Well they then stole from Ponoc, too, right?
Also hope he goes against all the artists who demanded payment for copying his style before
>I wonder how Hideo Miyazaki feels about this

It's in the article

It’s not, the quote in question was from a completely different AI demo which the author mischaracterizes.

the quote in context - https://youtu.be/ngZ0K3lWKRc?si=gw-_z17n_XWfqzcQ

Hopefully he's wise enough to realize that it's the ultimate compliment.
Truly, every artist hopes their distinctive style will be taken by a multi-billion-dollar corporation and used by the White House to make a jeering depiction of crying deportees. It's the ultimate compliment.
That could be the worst thing that happened, but it's exceedingly far from the only thing that happened.
Art becomes tainted by association.

The USSR had some absolutely incredible art used on their propaganda posters. But if you use that for anything outside of ironic Russian themes (e.g. a goofy game set in that era, some silly snack that claims to be Russian-inspired), people will think you're an unironic communist and you instantly turn away loads of people.

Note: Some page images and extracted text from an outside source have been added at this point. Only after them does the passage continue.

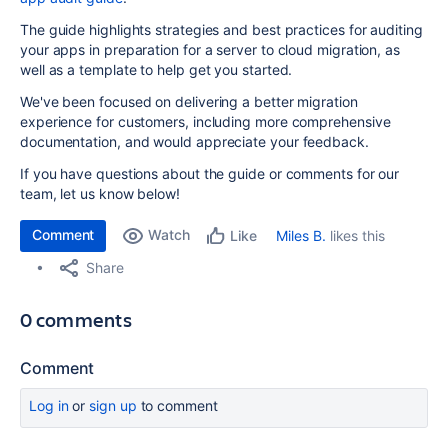
The guide highlights strategies and best practices for auditing
your apps in preparation for a server to cloud migration, as
well as a template to help get you started.
We've been focused on delivering a better migration
experience for customers, including more comprehensive
documentation, and would appreciate your feedback.
If you have questions about the guide or comments for our
team, let us know below!
Comment
Watch
Miles B.
likes this
Like
Share
0 comments
Comment
Log in
or
sign up
to comment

When a dominant political force uses AI "art" for everything they do and the style becomes apparent, anything that looks similar to that instantly disgusts loads of people. You can argue "well that's their fault for being disgusted", but pattern recognition and being conditioned to associate certain images with "bad" goes far deeper than the conscious and it's a base instinct in animals.

If you think Ghibli is now tainted by association with Trump based on this image, I don't know what to tell you. That sounds preposterous in the extreme.
More like "AI art in the style of ____" will be tainted by association. I can almost hear the complaints to the editor to every boutique indie blog post and company listicle with AI filler at the top. For me at least it cheapens the feeling of the blog post itself - "if the author couldn't be arsed to get any real art/pay for a stock image, what about the rest of the content?"
Now, no. In a few months, yes.

People know the "NFT style", and when people see any sort of image like that, they instantly think "annoying crypto scammer."

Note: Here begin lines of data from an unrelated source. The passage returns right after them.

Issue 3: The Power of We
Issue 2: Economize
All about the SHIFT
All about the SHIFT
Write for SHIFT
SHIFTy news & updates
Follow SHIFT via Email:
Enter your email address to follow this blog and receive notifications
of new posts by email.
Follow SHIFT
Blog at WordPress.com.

There's now the "AI image" style, which people are becoming more aware of. And people associate that with scammers, very confused old people, weird porn, and the right.

Most of the ghiblified stuff is from AI/cryptobros and right wing movements (with heavy overlap on those groups). People possess pattern recognition and will become aware of the pattern each time they see these images.

That crying deportee was a fentanyl trafficker btw.
If it was me, I would feel great that my work has been extended to give joy at such a large scale. (Not that it’s invalid if he has a different opinion.)